I started mixing in a gallon can just on the assumption that everyone here can't be wrong but does anyone have any proof, not theory, that mixing too much oil with your saw will damage it? I know it runs leaner with more oil because there is less fuel but that really doesn't matter since you have to adjust them anyway depending on the weather. Has anyone seen a 2-stroke that was damaged somehow by running too much oil?
The oil literally drips out of the muffler of my weed eater and maybe I'm just lucky but I have had that thing for years with zero problems and I run the crap out of it all summer at the farm.
Think about it this way. Fuel in the form of gasoline leaves deposits behind as it burns in the form of carbon. This is normal. In a gasoline powered tool, you will find these deposits on the tip of the spark plug after you remove it.Again, this is normal, and after a period of time a spark plug needs to be replaced, not just because the electrode is worn down from repeated firing,but also the deposits can often gunk up the electrode and interfere with the clean spark that is necessary for complete combustion of the fuel.
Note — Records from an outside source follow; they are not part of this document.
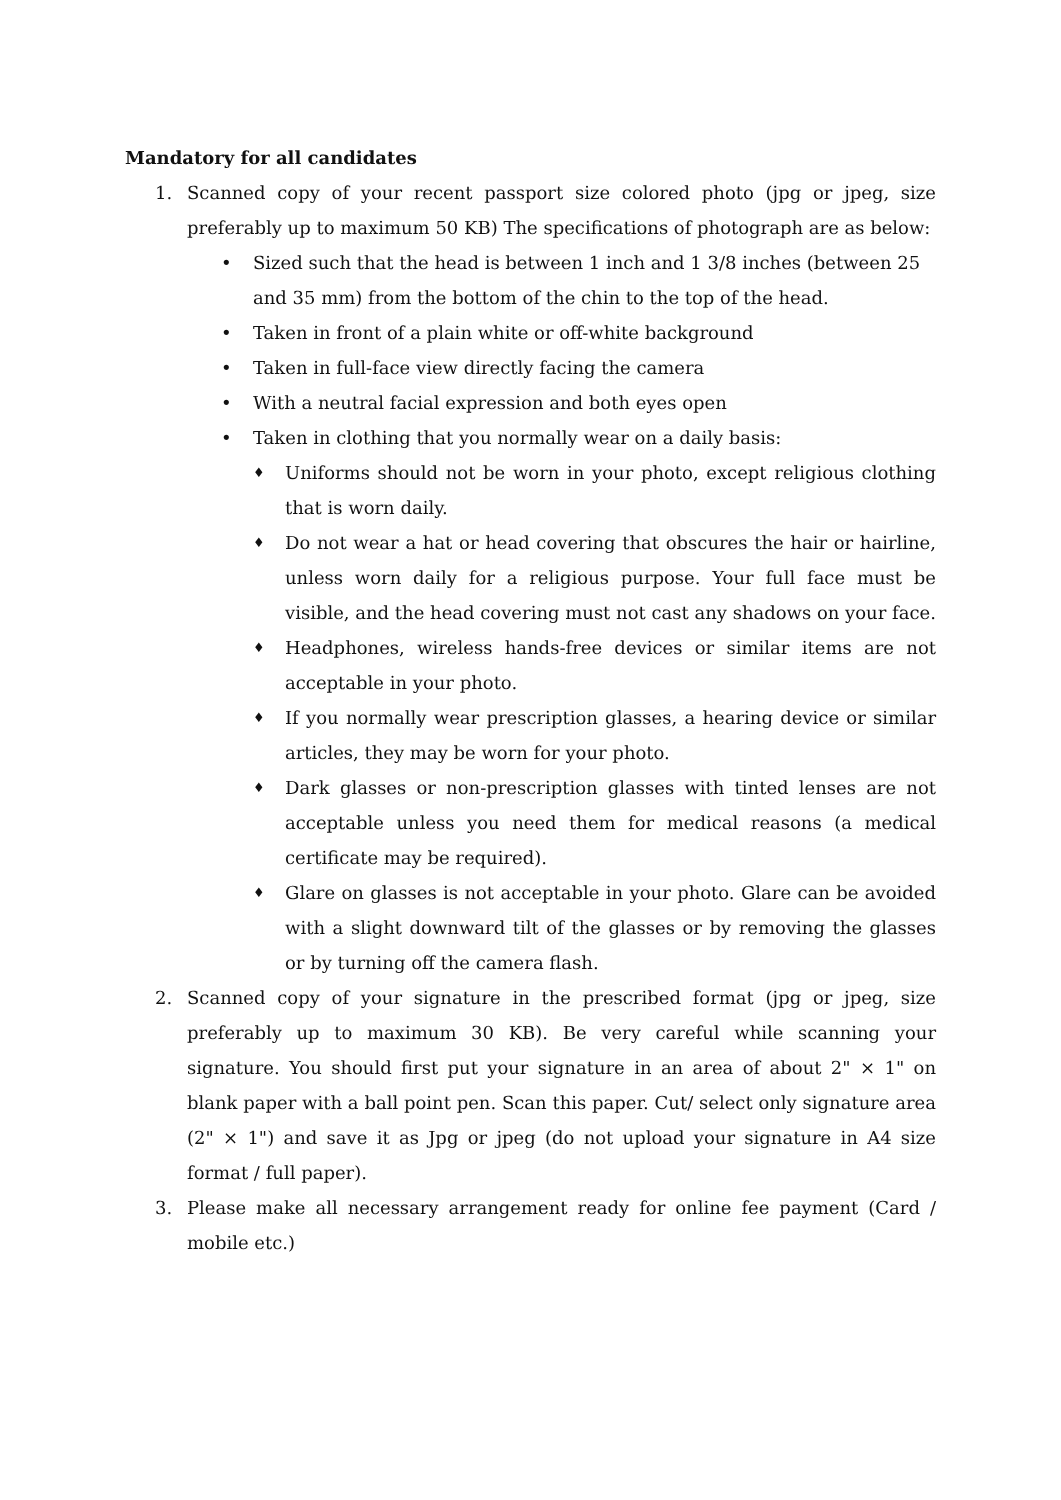Mandatory for all candidates
1. Scanned copy of your recent passport size colored photo (jpg or jpeg, size preferably up to maximum 50 KB) The specifications of photograph are as below:
• Sized such that the head is between 1 inch and 1 3/8 inches (between 25 and 35 mm) from the bottom of the chin to the top of the head.
• Taken in front of a plain white or off-white background
• Taken in full-face view directly facing the camera
• With a neutral facial expression and both eyes open
• Taken in clothing that you normally wear on a daily basis:
♦
Uniforms should not be worn in your photo, except religious clothing that is worn daily.
♦
Do not wear a hat or head covering that obscures the hair or hairline, unless worn daily for a religious purpose. Your full face must be visible, and the head covering must not cast any shadows on your face.
♦
Headphones, wireless hands-free devices or similar items are not acceptable in your photo.
♦
If you normally wear prescription glasses, a hearing device or similar articles, they may be worn for your photo.
♦
Dark glasses or non-prescription glasses with tinted lenses are not acceptable unless you need them for medical reasons (a medical certificate may be required).
♦
Glare on glasses is not acceptable in your photo. Glare can be avoided with a slight downward tilt of the glasses or by removing the glasses or by turning off the camera flash.
2. Scanned copy of your signature in the prescribed format (jpg or jpeg, size preferably up to maximum 30 KB). Be very careful while scanning your signature. You should first put your signature in an area of about 2" × 1" on blank paper with a ball point pen. Scan this paper. Cut/ select only signature area (2" × 1") and save it as Jpg or jpeg (do not upload your signature in A4 size format / full paper).
3. Please make all necessary arrangement ready for online fee payment (Card / mobile etc.)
Now, think about a two stroke additive in the form of oil. The oil is designed to pass through the system to lubricate the bearings and the cylinder walls.In small amounts the oil does its job of lubricating the moving parts, then gets burned in the combustion portion of the cylinder. Have you ever tried to burn used motor oil? It burns sure, but unless the fire is very hot it smolders, boils, and does everything but burn with a nice clean fire. It works the same in your cylinder.
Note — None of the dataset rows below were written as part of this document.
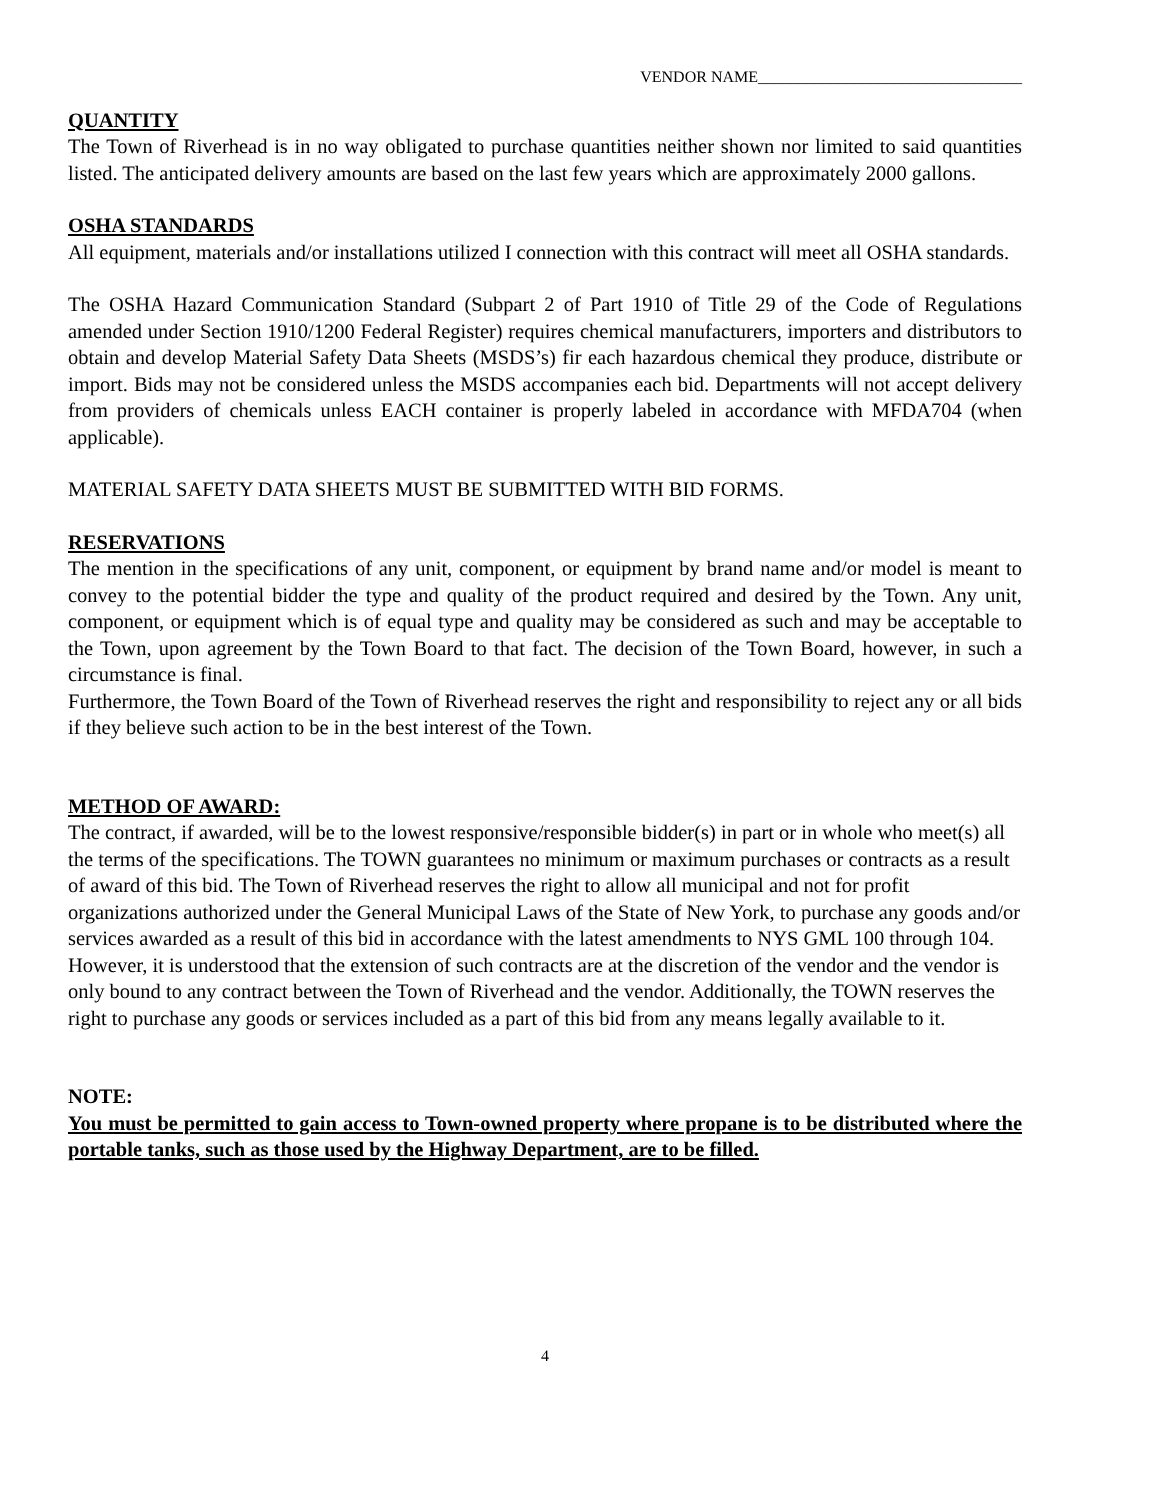VENDOR NAME_________________________________
QUANTITY
The Town of Riverhead is in no way obligated to purchase quantities neither shown nor limited to said quantities listed. The anticipated delivery amounts are based on the last few years which are approximately 2000 gallons.
OSHA STANDARDS
All equipment, materials and/or installations utilized I connection with this contract will meet all OSHA standards.
The OSHA Hazard Communication Standard (Subpart 2 of Part 1910 of Title 29 of the Code of Regulations amended under Section 1910/1200 Federal Register) requires chemical manufacturers, importers and distributors to obtain and develop Material Safety Data Sheets (MSDS’s) fir each hazardous chemical they produce, distribute or import. Bids may not be considered unless the MSDS accompanies each bid. Departments will not accept delivery from providers of chemicals unless EACH container is properly labeled in accordance with MFDA704 (when applicable).
MATERIAL SAFETY DATA SHEETS MUST BE SUBMITTED WITH BID FORMS.
RESERVATIONS
The mention in the specifications of any unit, component, or equipment by brand name and/or model is meant to convey to the potential bidder the type and quality of the product required and desired by the Town. Any unit, component, or equipment which is of equal type and quality may be considered as such and may be acceptable to the Town, upon agreement by the Town Board to that fact. The decision of the Town Board, however, in such a circumstance is final.
Furthermore, the Town Board of the Town of Riverhead reserves the right and responsibility to reject any or all bids if they believe such action to be in the best interest of the Town.
METHOD OF AWARD:
The contract, if awarded, will be to the lowest responsive/responsible bidder(s) in part or in whole who meet(s) all the terms of the specifications. The TOWN guarantees no minimum or maximum purchases or contracts as a result of award of this bid. The Town of Riverhead reserves the right to allow all municipal and not for profit organizations authorized under the General Municipal Laws of the State of New York, to purchase any goods and/or services awarded as a result of this bid in accordance with the latest amendments to NYS GML 100 through 104. However, it is understood that the extension of such contracts are at the discretion of the vendor and the vendor is only bound to any contract between the Town of Riverhead and the vendor. Additionally, the TOWN reserves the right to purchase any goods or services included as a part of this bid from any means legally available to it.
NOTE:
You must be permitted to gain access to Town-owned property where propane is to be distributed where the portable tanks, such as those used by the Highway Department, are to be filled.
4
The result of too much oil is an incomplete burn, and leaves an extraordinary amount of carbon deposits on top of the piston and the top of the cylinder, as well as in the exhaust ports. It can and will plug up the muffler baffles and spark arrestor, and i have personally pulled apart a leaf blower that was over oiled. The muffler was plugged slap up, the piston had so much carbon build up on it that the cylinder walls were scored by the particles being trapped between the piston and the cylinder. The carbon had consumed so much room that at the top of the compression stroke the piston was literally slapping the top of the cylinder, and the resulting over compression bent the piston rod. Needless to say, the leaf blower was a complete loss due to the cost of parts alone exceeding the cost of the leaf blower. And no, it was not my leaf blower.
It puzzles me to no end why you would be hesitant to simply measure your oil into a container that would allow a degree of accuracy, considering the cost of replacing a well built machine. There is really no way of determining the exact amount of fuel needed to fill the tank unless you measured precisely the volume needed to fill the tank to begin with and always ran the saw dry, a practice in itself is hard on the machine. And if you took the time to actually measure the exact amount necessary to fill the tank, you could have spent that time measuring out one gallon and dumping in the pre measured and pre packaged oil container. There are far too many manufacturers out there that have made measuring oil a thing of the past by selling measured amounts of two stroke oil to one gallon, two gallon, and five gallon containers, and its nuts not to take advantage of the convenience.
Even if the cost of the tool is not a consideration to you, perhaps you won the lottery or are independently wealthy, but I cant imagine dealing with a tool that will not perform ideally any time you want to get some work done.